Arista security policy: PoC reveals potential but not ready for production environment yet

Aleron recently conducted a proof of concept (PoC) project regarding the Arista switching platform to see whether key features could be deployed in a production environment to dynamically offload traffic from the firewall process path to the Arista’s high-speed switching fabric.

If successful, this would mean it’s possible to create a highly-secure, high-speed, low-latency architecture, which would let businesses use a lower-capacity firewall to securely manage an environment that is capable of generating 40-100 gigabit-per-second data flows.

The key features that we investigated were the Arista Direct Flow Assist (DFA) package and the Arisa Macro-Segmentation Service (MSS).

The DFA lets the Arista receive a syslog message from the firewall and trigger the Direct Flow process to dynamically implement a flow entry, which lets the firewall offload certain flows directly into the Arista’s flow table, bypassing the firewall data path.

The MSS is a new capability within Arista’s orchestration service CloudVision, allowing security services to be inserted into the data path regardless of whether the end devices are physical or virtual.

The PoC used the following hardware:

  • Arista 7050SX-128 switch
  • Palo Alto Networks 5050 (7.1.1) gateway
  • Checkpoint 23800 (R77.30) gateways
  • Checkpoint Management server (R77.30)

 

DFA results

The basic operation of DFA was proven in the lab environment and we could see by the dynamic configuration changes and interface monitoring that the security policy could be successfully pushed down from the firewall to the ternary content addressable memory (TCAM) flow tables.

 

Issues:

  • At the time of the lab testing only the Palo Alto firewall had been successfully tested.
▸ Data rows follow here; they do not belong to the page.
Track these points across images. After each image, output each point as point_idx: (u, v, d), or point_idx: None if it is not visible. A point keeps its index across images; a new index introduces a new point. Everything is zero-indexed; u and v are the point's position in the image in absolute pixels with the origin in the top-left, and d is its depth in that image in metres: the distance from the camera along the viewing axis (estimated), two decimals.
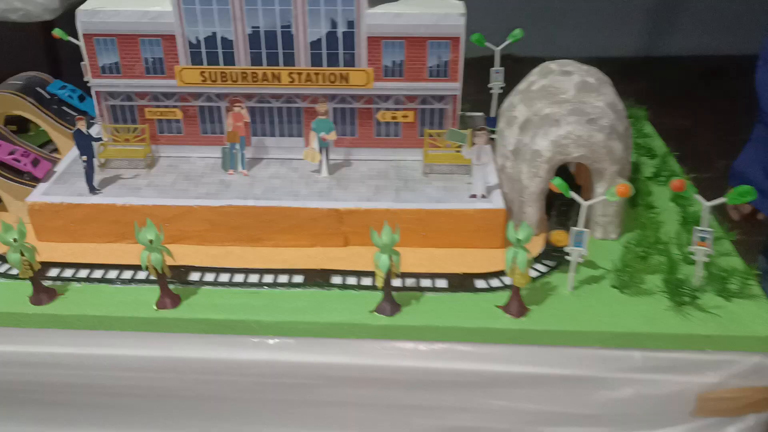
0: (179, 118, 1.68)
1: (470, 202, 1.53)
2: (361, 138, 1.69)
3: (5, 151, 1.57)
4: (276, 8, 1.54)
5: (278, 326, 1.36)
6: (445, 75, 1.60)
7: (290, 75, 1.61)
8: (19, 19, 3.23)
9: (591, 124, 1.48)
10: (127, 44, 1.59)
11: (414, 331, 1.35)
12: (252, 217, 1.53)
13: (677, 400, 1.36)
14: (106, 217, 1.53)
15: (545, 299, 1.39)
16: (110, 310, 1.38)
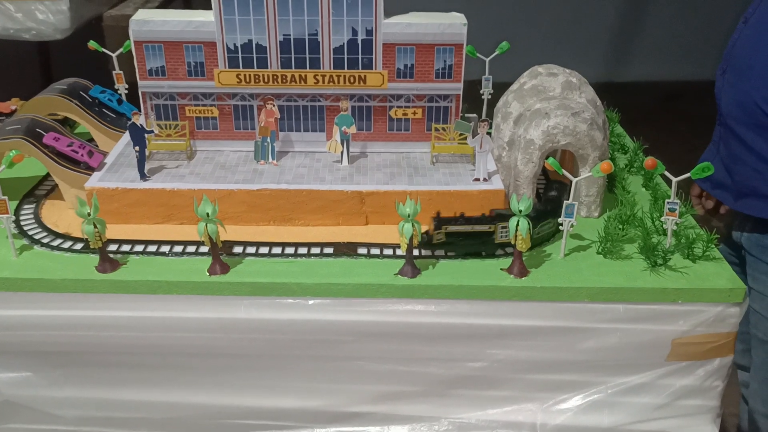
0: (216, 115, 1.90)
1: (474, 184, 1.77)
2: (375, 132, 1.93)
3: (64, 144, 1.77)
4: (305, 19, 1.78)
5: (315, 288, 1.57)
6: (450, 77, 1.86)
7: (315, 77, 1.84)
8: (32, 39, 3.42)
9: (575, 117, 1.74)
10: (173, 50, 1.81)
11: (432, 290, 1.57)
12: (284, 199, 1.75)
13: (654, 346, 1.60)
14: (155, 200, 1.74)
15: (541, 264, 1.64)
16: (167, 276, 1.58)
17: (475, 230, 1.62)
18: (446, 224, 1.62)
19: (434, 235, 1.62)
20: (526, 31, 6.13)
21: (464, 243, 1.63)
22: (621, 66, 6.95)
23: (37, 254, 1.64)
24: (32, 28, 3.37)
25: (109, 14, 3.74)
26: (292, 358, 1.65)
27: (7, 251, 1.63)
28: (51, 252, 1.65)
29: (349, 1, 1.76)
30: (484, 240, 1.63)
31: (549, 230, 1.70)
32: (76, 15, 3.42)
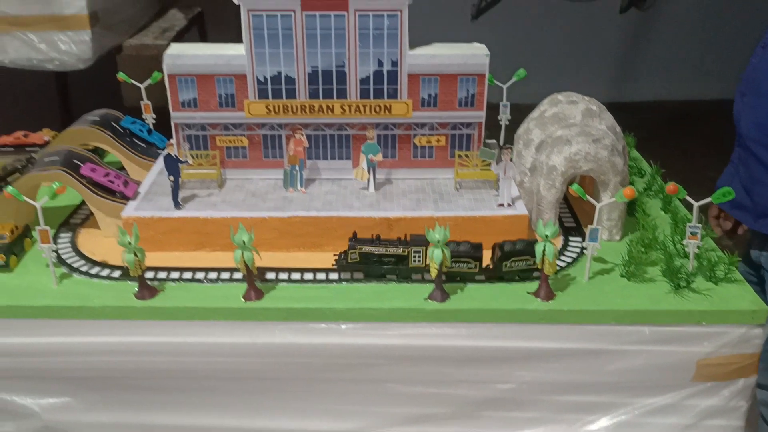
0: (245, 145, 1.95)
1: (498, 209, 1.82)
2: (400, 160, 1.98)
3: (101, 174, 1.82)
4: (332, 51, 1.84)
5: (348, 312, 1.62)
6: (472, 105, 1.91)
7: (342, 107, 1.90)
8: (55, 69, 3.50)
9: (596, 143, 1.79)
10: (205, 82, 1.87)
11: (461, 314, 1.61)
12: (314, 226, 1.80)
13: (680, 368, 1.63)
14: (189, 228, 1.79)
15: (567, 287, 1.68)
16: (204, 302, 1.63)
17: (388, 253, 1.66)
18: (361, 245, 1.66)
19: (349, 254, 1.66)
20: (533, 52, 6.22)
21: (378, 265, 1.67)
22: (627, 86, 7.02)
23: (76, 282, 1.69)
24: (55, 59, 3.45)
25: (128, 44, 3.83)
26: (325, 381, 1.69)
27: (47, 279, 1.68)
28: (90, 280, 1.70)
29: (376, 34, 1.82)
30: (398, 263, 1.67)
31: (524, 267, 1.68)
32: (98, 45, 3.50)
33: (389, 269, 1.68)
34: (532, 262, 1.64)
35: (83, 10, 3.37)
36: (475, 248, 1.66)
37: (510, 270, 1.66)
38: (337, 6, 1.80)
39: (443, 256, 1.58)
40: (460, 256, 1.65)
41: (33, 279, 1.70)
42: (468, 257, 1.65)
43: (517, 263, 1.66)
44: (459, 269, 1.66)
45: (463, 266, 1.66)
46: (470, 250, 1.65)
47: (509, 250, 1.65)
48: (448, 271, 1.64)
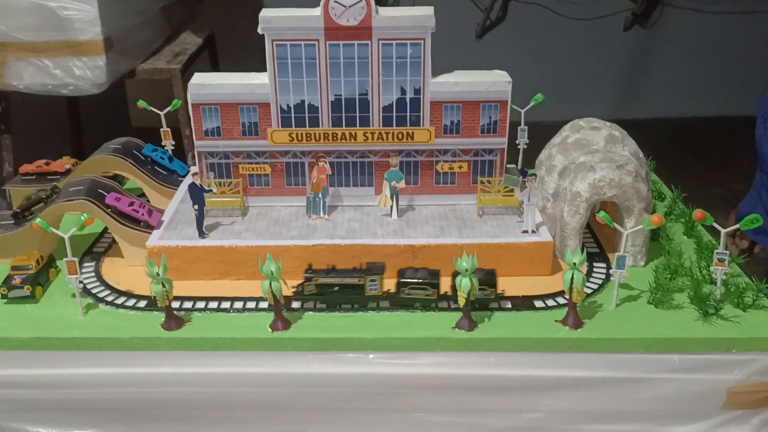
0: (268, 172, 1.96)
1: (523, 236, 1.82)
2: (422, 186, 1.98)
3: (125, 204, 1.83)
4: (356, 80, 1.85)
5: (375, 342, 1.61)
6: (495, 132, 1.92)
7: (365, 134, 1.91)
8: (70, 94, 3.52)
9: (620, 169, 1.79)
10: (229, 111, 1.88)
11: (489, 342, 1.61)
12: (339, 254, 1.80)
13: (710, 396, 1.62)
14: (214, 257, 1.79)
15: (594, 315, 1.67)
16: (231, 332, 1.62)
17: (345, 282, 1.66)
18: (317, 276, 1.67)
19: (305, 286, 1.67)
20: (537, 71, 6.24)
21: (335, 295, 1.68)
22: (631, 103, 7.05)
23: (102, 313, 1.69)
24: (70, 84, 3.47)
25: (141, 68, 3.86)
26: (352, 410, 1.68)
27: (74, 310, 1.68)
28: (116, 310, 1.69)
29: (399, 62, 1.84)
30: (355, 292, 1.67)
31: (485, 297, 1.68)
32: (112, 70, 3.52)
33: (346, 299, 1.68)
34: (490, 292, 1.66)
35: (98, 35, 3.40)
36: (432, 275, 1.67)
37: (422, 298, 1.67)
38: (360, 35, 1.81)
39: (471, 285, 1.58)
40: (418, 283, 1.66)
41: (59, 310, 1.70)
42: (426, 284, 1.66)
43: (415, 291, 1.67)
44: (416, 296, 1.67)
45: (420, 293, 1.66)
46: (428, 276, 1.67)
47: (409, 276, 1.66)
48: (407, 297, 1.66)
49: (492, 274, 1.68)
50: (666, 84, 6.87)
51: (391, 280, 1.71)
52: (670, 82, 6.85)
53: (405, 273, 1.68)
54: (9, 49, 3.42)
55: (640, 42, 6.86)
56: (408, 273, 1.68)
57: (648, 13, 6.64)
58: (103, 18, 3.38)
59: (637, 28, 6.70)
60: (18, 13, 3.34)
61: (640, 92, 7.01)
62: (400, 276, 1.68)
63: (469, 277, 1.58)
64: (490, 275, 1.67)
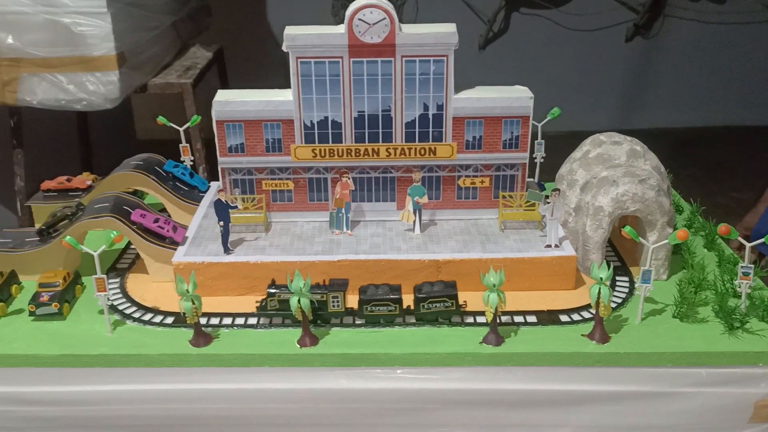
0: (291, 188, 1.97)
1: (546, 251, 1.83)
2: (444, 201, 2.00)
3: (150, 220, 1.84)
4: (379, 96, 1.87)
5: (403, 357, 1.62)
6: (516, 147, 1.93)
7: (387, 150, 1.92)
8: (83, 109, 3.53)
9: (643, 184, 1.80)
10: (252, 128, 1.89)
11: (516, 357, 1.61)
12: (363, 269, 1.81)
13: (737, 409, 1.63)
14: (239, 273, 1.80)
15: (620, 329, 1.68)
16: (259, 349, 1.63)
17: None
18: (280, 291, 1.67)
19: (268, 302, 1.67)
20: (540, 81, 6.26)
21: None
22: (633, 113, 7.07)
23: (130, 329, 1.69)
24: (83, 99, 3.48)
25: (153, 82, 3.88)
26: (380, 426, 1.68)
27: (101, 327, 1.68)
28: (143, 327, 1.70)
29: (422, 79, 1.85)
30: (318, 308, 1.68)
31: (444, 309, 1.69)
32: (124, 85, 3.53)
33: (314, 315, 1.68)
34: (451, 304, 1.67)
35: (111, 51, 3.42)
36: (394, 290, 1.68)
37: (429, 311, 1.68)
38: (384, 53, 1.82)
39: (499, 300, 1.58)
40: (381, 299, 1.66)
41: (87, 327, 1.70)
42: (388, 300, 1.67)
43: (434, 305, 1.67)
44: (380, 312, 1.67)
45: (383, 309, 1.67)
46: (390, 292, 1.68)
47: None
48: (371, 314, 1.67)
49: (452, 286, 1.69)
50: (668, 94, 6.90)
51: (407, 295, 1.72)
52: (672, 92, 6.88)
53: (422, 288, 1.69)
54: (23, 65, 3.43)
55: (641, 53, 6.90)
56: (370, 290, 1.68)
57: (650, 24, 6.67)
58: (117, 34, 3.40)
59: (639, 38, 6.75)
60: (32, 29, 3.36)
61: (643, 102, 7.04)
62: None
63: (496, 293, 1.58)
64: (451, 287, 1.68)
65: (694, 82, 6.83)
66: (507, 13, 6.43)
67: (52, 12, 3.35)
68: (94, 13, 3.34)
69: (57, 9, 3.33)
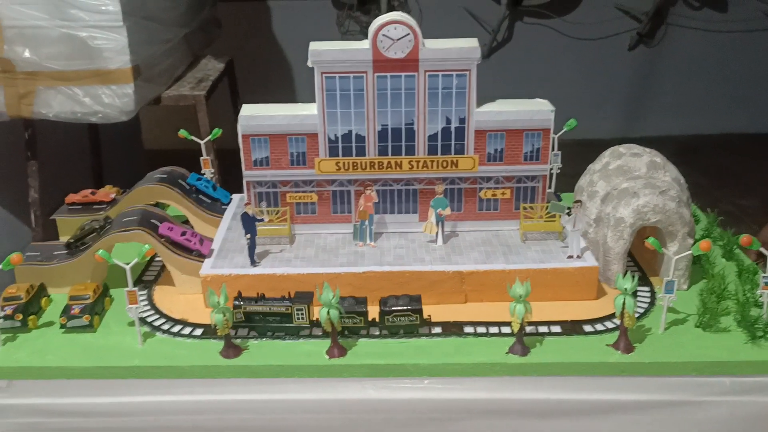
0: (315, 201, 2.00)
1: (569, 261, 1.85)
2: (466, 212, 2.02)
3: (177, 233, 1.86)
4: (402, 110, 1.90)
5: (431, 368, 1.64)
6: (537, 159, 1.96)
7: (410, 163, 1.95)
8: (98, 121, 3.56)
9: (663, 195, 1.83)
10: (277, 142, 1.92)
11: (543, 367, 1.63)
12: (388, 280, 1.83)
13: (762, 418, 1.64)
14: (266, 284, 1.82)
15: (644, 339, 1.70)
16: (288, 360, 1.65)
17: (272, 311, 1.68)
18: (246, 304, 1.69)
19: (234, 314, 1.69)
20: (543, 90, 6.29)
21: (264, 323, 1.70)
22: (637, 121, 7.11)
23: (160, 341, 1.71)
24: (99, 112, 3.51)
25: (166, 95, 3.92)
26: None
27: (131, 339, 1.71)
28: (173, 338, 1.72)
29: (444, 93, 1.88)
30: (283, 321, 1.69)
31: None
32: (139, 97, 3.57)
33: (275, 327, 1.70)
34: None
35: (127, 64, 3.45)
36: (359, 303, 1.70)
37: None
38: (408, 67, 1.86)
39: (526, 311, 1.61)
40: (346, 312, 1.68)
41: (117, 339, 1.72)
42: (353, 312, 1.69)
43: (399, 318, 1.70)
44: (345, 324, 1.69)
45: (348, 321, 1.69)
46: (355, 305, 1.70)
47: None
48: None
49: (363, 302, 1.71)
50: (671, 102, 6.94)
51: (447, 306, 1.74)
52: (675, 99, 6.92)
53: (387, 301, 1.71)
54: (39, 78, 3.47)
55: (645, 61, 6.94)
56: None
57: (653, 33, 6.72)
58: (132, 47, 3.43)
59: (642, 47, 6.80)
60: (49, 43, 3.39)
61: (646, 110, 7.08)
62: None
63: (523, 303, 1.61)
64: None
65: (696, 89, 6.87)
66: (511, 22, 6.48)
67: (68, 26, 3.38)
68: (110, 26, 3.38)
69: (73, 23, 3.36)
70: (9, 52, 3.34)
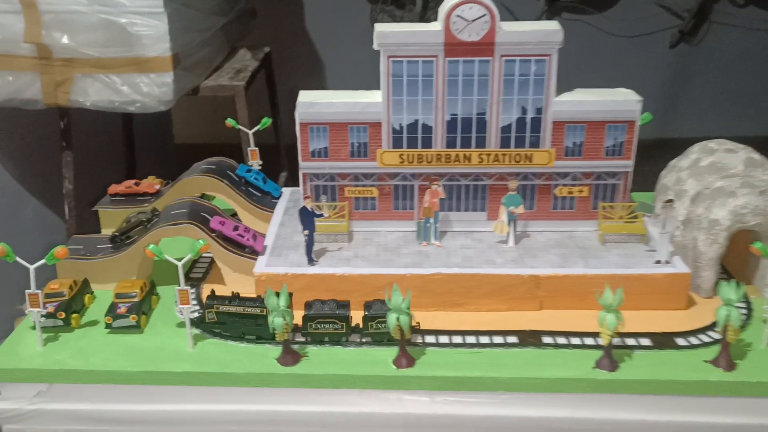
0: (375, 195, 1.85)
1: (657, 267, 1.68)
2: (538, 211, 1.86)
3: (230, 228, 1.73)
4: (474, 98, 1.75)
5: (508, 382, 1.48)
6: (620, 154, 1.79)
7: (480, 156, 1.80)
8: (136, 111, 3.45)
9: (763, 196, 1.65)
10: (337, 131, 1.78)
11: (633, 384, 1.47)
12: (456, 284, 1.68)
13: None
14: (324, 285, 1.68)
15: (744, 354, 1.53)
16: (352, 369, 1.50)
17: (247, 312, 1.55)
18: (219, 304, 1.57)
19: (206, 314, 1.57)
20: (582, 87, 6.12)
21: (238, 324, 1.57)
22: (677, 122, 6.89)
23: (211, 345, 1.58)
24: (137, 101, 3.39)
25: (205, 85, 3.80)
26: None
27: (180, 341, 1.58)
28: (225, 342, 1.59)
29: (521, 80, 1.72)
30: (257, 323, 1.56)
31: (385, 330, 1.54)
32: (178, 87, 3.45)
33: (249, 327, 1.57)
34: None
35: (167, 52, 3.33)
36: (342, 307, 1.57)
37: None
38: (482, 51, 1.70)
39: (617, 321, 1.45)
40: (327, 316, 1.55)
41: (165, 341, 1.60)
42: (334, 318, 1.55)
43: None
44: (325, 330, 1.56)
45: (329, 327, 1.55)
46: (337, 309, 1.56)
47: None
48: (315, 332, 1.56)
49: (345, 306, 1.57)
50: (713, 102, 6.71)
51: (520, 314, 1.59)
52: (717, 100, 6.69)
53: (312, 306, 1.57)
54: (76, 66, 3.36)
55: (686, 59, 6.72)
56: (316, 305, 1.57)
57: (695, 31, 6.49)
58: (172, 34, 3.32)
59: (684, 45, 6.57)
60: (86, 29, 3.29)
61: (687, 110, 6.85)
62: (308, 309, 1.56)
63: (614, 313, 1.45)
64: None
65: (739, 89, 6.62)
66: (549, 18, 6.30)
67: (107, 12, 3.27)
68: (151, 12, 3.26)
69: (113, 8, 3.25)
70: (46, 38, 3.23)
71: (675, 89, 6.81)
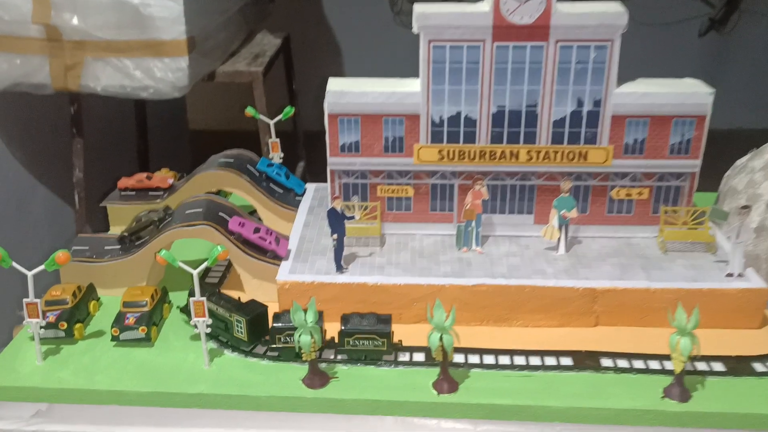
0: (410, 195, 1.67)
1: (728, 281, 1.50)
2: (592, 215, 1.68)
3: (250, 230, 1.56)
4: (524, 89, 1.56)
5: (565, 412, 1.31)
6: (687, 152, 1.60)
7: (528, 153, 1.61)
8: (149, 97, 3.29)
9: None
10: (370, 124, 1.60)
11: (709, 418, 1.29)
12: (502, 297, 1.51)
13: None
14: (355, 296, 1.51)
15: None
16: (387, 394, 1.34)
17: (218, 313, 1.45)
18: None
19: None
20: None
21: (217, 325, 1.45)
22: None
23: (230, 362, 1.42)
24: (150, 86, 3.22)
25: (221, 70, 3.63)
26: None
27: (195, 357, 1.42)
28: (245, 359, 1.42)
29: (578, 69, 1.54)
30: (226, 330, 1.45)
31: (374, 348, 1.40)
32: (194, 72, 3.28)
33: (222, 332, 1.46)
34: None
35: (182, 35, 3.15)
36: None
37: None
38: (535, 36, 1.51)
39: (691, 346, 1.26)
40: (366, 332, 1.38)
41: (178, 356, 1.43)
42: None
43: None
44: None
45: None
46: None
47: None
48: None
49: (387, 321, 1.39)
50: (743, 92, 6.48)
51: (574, 330, 1.41)
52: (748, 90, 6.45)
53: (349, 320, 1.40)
54: (87, 49, 3.20)
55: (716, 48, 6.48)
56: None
57: (726, 20, 6.25)
58: (187, 16, 3.15)
59: (713, 33, 6.33)
60: (97, 10, 3.12)
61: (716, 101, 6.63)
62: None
63: (689, 336, 1.26)
64: (384, 322, 1.39)
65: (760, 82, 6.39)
66: None
67: None
68: None
69: None
70: (56, 19, 3.07)
71: (704, 78, 6.60)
The Checkpoint firewall had some integration issues involving the format of the syslog message that was being sent to the Arista switch. This is currently being worked on by Arista and Checkpoint development engineers and it is expected to be resolved fairly quickly.
  • The DFA technology seem to be quite layer 2 centric and, although there is a layer 3 support enabled through matching VLAN tags within the DFA python script, to support a 15-VLAN environment means adding about 2,000 lines of code to allow for any-to-any VLAN switching.
  • There is a limitation with the number of entries that can be written to the TCAM based on its current memory allocation of the Broadcom Trident+/2 chipset used by Arista. This means that only 750 bidirectional entries can be written to the TCAM.
  • Once a flow has been written to the TCAM and offloaded to the Arista switching fabric, there is no feedback loop for the firewall to be advised if the flow is still in progress or has been completed. The minimum TCAM flow entry timeout is one minute, which means that the firewall needs to keep the initial flow alive so that, if it times out in the TCAM, the traffic can be forwarded back to the firewall to then generate a new syslog entry and corresponding TCAM entry again. This means that the traffic will bounce between the switch and firewall for longer-lasting flows unless specifically tuned to use a longer timeout value.

 

MSS results

The review for MSS has been paper-based only as the early field trial code was not yet available for testing.
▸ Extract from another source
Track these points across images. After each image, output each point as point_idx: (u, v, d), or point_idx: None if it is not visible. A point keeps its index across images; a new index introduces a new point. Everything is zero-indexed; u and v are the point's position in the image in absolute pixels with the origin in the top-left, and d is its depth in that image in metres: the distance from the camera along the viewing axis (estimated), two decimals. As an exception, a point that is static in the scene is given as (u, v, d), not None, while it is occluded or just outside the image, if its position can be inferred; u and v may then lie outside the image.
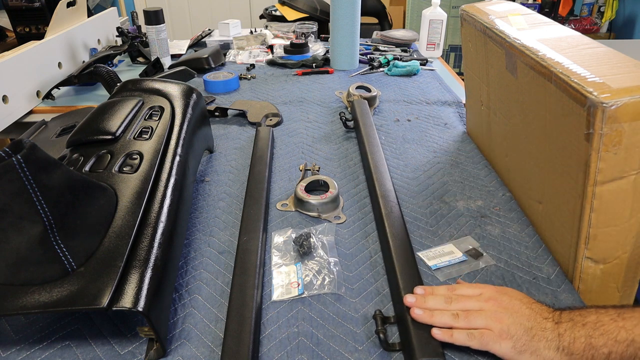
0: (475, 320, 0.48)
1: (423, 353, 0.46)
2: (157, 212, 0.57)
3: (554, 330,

The technology looks promising but it was too early to determine how suitable it will be in a fast-paced, highly-available production environment. There is a suggestion in some documentation that the Direct Flow process will be used to write the policy to the TCAM flow tables from the information received from the CloudVision orchestration tool, which has, in turn, received the policy from a security device attached to the switching fabric. The detailed documentation for this service is still to be released.

 

 

There are four basic scenarios to be tested when the code becomes available:

  1. Determine which part of the switch’s memory is being used to write the policy decision and, if the TCAM is being used, then determine whether the same 750-rule limitation still exists.
  2. The time taken for the security policy to be initiated by the firewall, sent to CloudVision and then pushed down to the switch may be longer than the flow itself.
  3. Determine if the firewall is being used to dynamically process traffic after deep packet inspection and user awareness profiling, or if it’s only being used to manage the security policy at a L3/L4 level, which has been pre-pushed down into the switching fabric by CloudVision.
  4. Determine the level of audit logging available for traffic flows using MSS.

 

Bottom line

The PoC was successful but there is still some way to go with the development cycle to make these features robust and dynamic enough to withstand the demands of a production trading environment.